Training Loss: 2.300 | Training acc: 11.222 for epoch:  0
Training Loss: 1.658 | Training acc: 38.757 for epoch:  1
Training Loss: 0.477 | Training acc: 86.770 for epoch:  2
Training Loss: 0.260 | Training acc: 93.028 for epoch:  3
Training Loss: 0.192 | Training acc: 94.840 for epoch:  4
Training Loss: 0.152 | Training acc: 95.803 for epoch:  5
Training Loss: 0.123 | Training acc: 96.592 for epoch:  6
Training Loss: 0.103 | Training acc: 97.070 for epoch:  7
Training Loss: 0.089 | Training acc: 97.422 for epoch:  8
Training Loss: 0.078 | Training acc: 97.698 for epoch:  9
Training Loss: 0.063 | Training acc: 98.188 for epoch:  10
Training Loss: 0.060 | Training acc: 98.240 for epoch:  11
Training Loss: 0.054 | Training acc: 98.427 for epoch:  12
Training Loss: 0.045 | Training acc: 98.665 for epoch:  13
Training Loss: 0.043 | Training acc: 98.700 for epoch:  14
Training Loss: 0.037 | Training acc: 98.917 for epoch:  15
Training Loss: 0.034 | Training acc: 98.958 for epoch:  16
Trainin

### Evaluating performance

 Evaluating the model outside the training loop is advantageous as it allows performance metrics to be calculated just once, specifically for the model at its peak performance. This streamlined approach not only ensures efficiency but also focuses on assessing the model's best iteration.

In [None]:
model.eval()

# Initialize variables to track test loss and accuracy
test_loss = 0
correct = 0

# No gradient calculations needed for inference, which saves memory and computations
with torch.no_grad():

    # Iterate over all test data batches
    for i, (image, label) in enumerate(test_data_loader):

        # Reshape images to match the input expected by the network (flatten the images)
        image = image.view(image.shape[0], -1)
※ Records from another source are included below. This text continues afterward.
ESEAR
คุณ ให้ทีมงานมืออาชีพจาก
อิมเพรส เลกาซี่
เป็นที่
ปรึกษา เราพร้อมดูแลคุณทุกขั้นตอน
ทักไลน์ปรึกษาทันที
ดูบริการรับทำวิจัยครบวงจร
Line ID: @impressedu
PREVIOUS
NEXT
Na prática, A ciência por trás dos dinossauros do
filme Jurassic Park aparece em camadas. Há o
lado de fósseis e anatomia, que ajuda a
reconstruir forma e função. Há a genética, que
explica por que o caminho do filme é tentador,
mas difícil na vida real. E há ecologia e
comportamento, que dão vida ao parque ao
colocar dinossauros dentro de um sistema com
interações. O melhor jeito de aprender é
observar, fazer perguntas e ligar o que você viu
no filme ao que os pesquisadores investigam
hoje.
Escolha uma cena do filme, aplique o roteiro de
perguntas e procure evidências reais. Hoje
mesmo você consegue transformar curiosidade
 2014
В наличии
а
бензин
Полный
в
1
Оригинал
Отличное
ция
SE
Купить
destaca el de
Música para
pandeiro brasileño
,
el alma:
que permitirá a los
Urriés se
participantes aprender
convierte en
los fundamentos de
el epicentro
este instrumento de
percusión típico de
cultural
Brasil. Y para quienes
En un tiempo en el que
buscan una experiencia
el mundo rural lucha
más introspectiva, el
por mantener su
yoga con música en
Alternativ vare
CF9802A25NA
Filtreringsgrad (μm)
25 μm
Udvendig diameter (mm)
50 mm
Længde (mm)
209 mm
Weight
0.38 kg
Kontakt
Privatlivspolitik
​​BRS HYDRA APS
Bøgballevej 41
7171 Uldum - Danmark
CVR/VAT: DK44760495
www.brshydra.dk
        # Forward pass: compute predicted outputs by passing images to the model
        output = model(image)

        # Calculate the batch's loss using the negative log likelihood loss.
        # 'reduction=sum' calculates the sum of losses across all examples in the batch.

        test_loss += F.nll_loss(output, label, reduction='sum').item()
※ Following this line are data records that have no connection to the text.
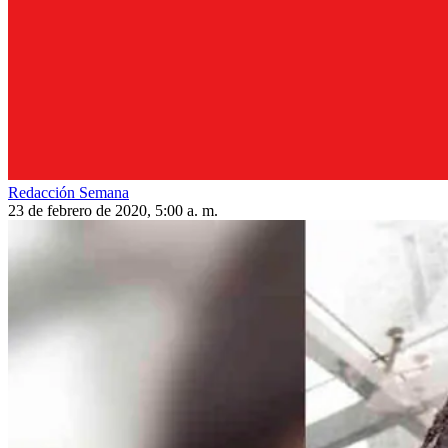
Redacción Semana
23 de febrero de 2020, 5:00 a. m.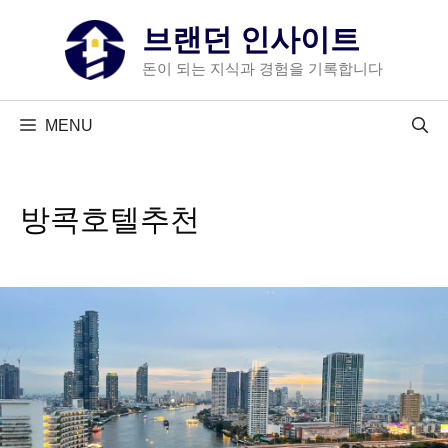
컨
브랜던 인사이트
텐
츠
돈이 되는 지식과 경험을 기록합니다
로
건
MENU
너
뛰
기
방콕호텔추천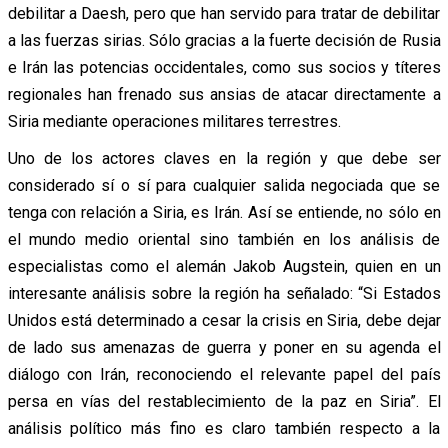
debilitar a Daesh, pero que han servido para tratar de debilitar
a las fuerzas sirias. Sólo gracias a la fuerte decisión de Rusia
e Irán las potencias occidentales, como sus socios y títeres
regionales han frenado sus ansias de atacar directamente a
Siria mediante operaciones militares terrestres.
Uno de los actores claves en la región y que debe ser
considerado sí o sí para cualquier salida negociada que se
tenga con relación a Siria, es Irán. Así se entiende, no sólo en
el mundo medio oriental sino también en los análisis de
especialistas como el alemán Jakob Augstein, quien en un
interesante análisis sobre la región ha señalado: “Si Estados
Unidos está determinado a cesar la crisis en Siria, debe dejar
de lado sus amenazas de guerra y poner en su agenda el
diálogo con Irán, reconociendo el relevante papel del país
persa en vías del restablecimiento de la paz en Siria”. El
análisis político más fino es claro también respecto a la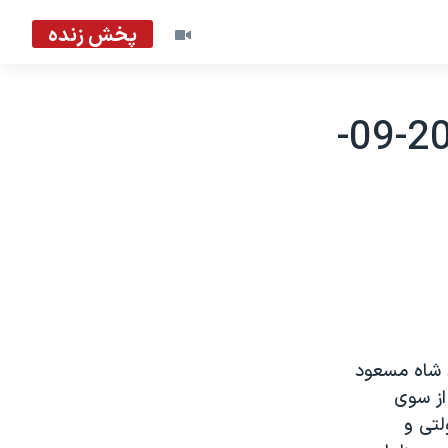
پخش زنده
سالگرد قتل احمد شاه مسعود - 2002-09-
د شاه مسعود
از سوی
لتی و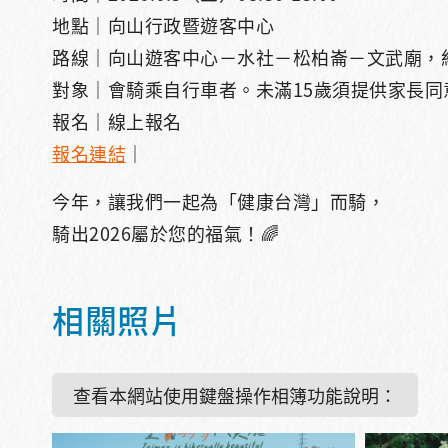
地點｜向山行政暨遊客中心
路線｜向山遊客中心－水社－松柏崙－文武廟，約
對象｜會騎乘自行車者。未滿15歲須提供家長同
報名｜線上報名
報名連結
｜
今年，讓我們一起為「健康台灣」而騎，
騎出2026屬於您的福氣！🌈
相關照片
查看本網站使用鍵盤操作相簿功能說明：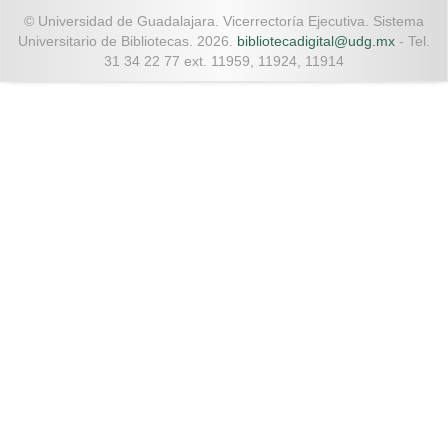
© Universidad de Guadalajara. Vicerrectoría Ejecutiva. Sistema
Universitario de Bibliotecas. 2026.
bibliotecadigital@udg.mx
- Tel.
31 34 22 77 ext. 11959, 11924, 11914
        # Get the index of the max log-probability (the predicted class label)
        pred = output.data.max(1, keepdim=True)[1]
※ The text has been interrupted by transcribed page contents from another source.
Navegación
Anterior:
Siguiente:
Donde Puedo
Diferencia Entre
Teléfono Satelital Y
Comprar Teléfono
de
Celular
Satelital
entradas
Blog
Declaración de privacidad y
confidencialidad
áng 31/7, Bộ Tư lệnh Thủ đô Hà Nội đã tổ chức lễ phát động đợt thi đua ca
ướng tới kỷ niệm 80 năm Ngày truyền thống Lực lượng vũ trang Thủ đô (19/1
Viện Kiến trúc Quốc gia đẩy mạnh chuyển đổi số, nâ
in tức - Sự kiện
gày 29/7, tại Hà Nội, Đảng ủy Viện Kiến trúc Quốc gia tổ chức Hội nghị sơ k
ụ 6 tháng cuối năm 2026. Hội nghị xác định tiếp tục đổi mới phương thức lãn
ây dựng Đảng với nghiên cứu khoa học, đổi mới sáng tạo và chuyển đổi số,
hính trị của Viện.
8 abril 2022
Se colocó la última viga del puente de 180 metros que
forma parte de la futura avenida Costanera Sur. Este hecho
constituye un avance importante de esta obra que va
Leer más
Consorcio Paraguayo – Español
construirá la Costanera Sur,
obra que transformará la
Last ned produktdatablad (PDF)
        # Count how many predictions match the true labels
        correct += pred.eq(label.data.view_as(pred)).sum()

    # Calculate average loss over all test data
    test_loss /= len(test_data_loader.dataset)

    # Print test set results including average loss and accuracy

    print('\nTest set: Avg. loss: {:.4f}, Accuracy: {}/{} ({:.0f}%)\n'.format(test_loss, correct, len(test_data_loader.dataset), 100. * correct / len(test_data_loader.dataset)))


Test set: Avg. loss: -24.8135, Accuracy: 9804/10000 (98%)



###Summary

We've found that the PyTorch library offers a robust and flexible approach, granting developers and researchers extensive control over their models. This level of freedom and the dynamic computation graph PyTorch employs significantly benefit complex model development and research, where intricate customizations and iterative adjustments are common. While the report primarily focuses on PyTorch, it's worth noting that frameworks like TensorFlow can be advantageous for rapid prototyping and simpler networks, thanks to their streamlined workflows and comprehensive toolsets. Ultimately, PyTorch stands out in scenarios that demand deep model customization and hands-on control.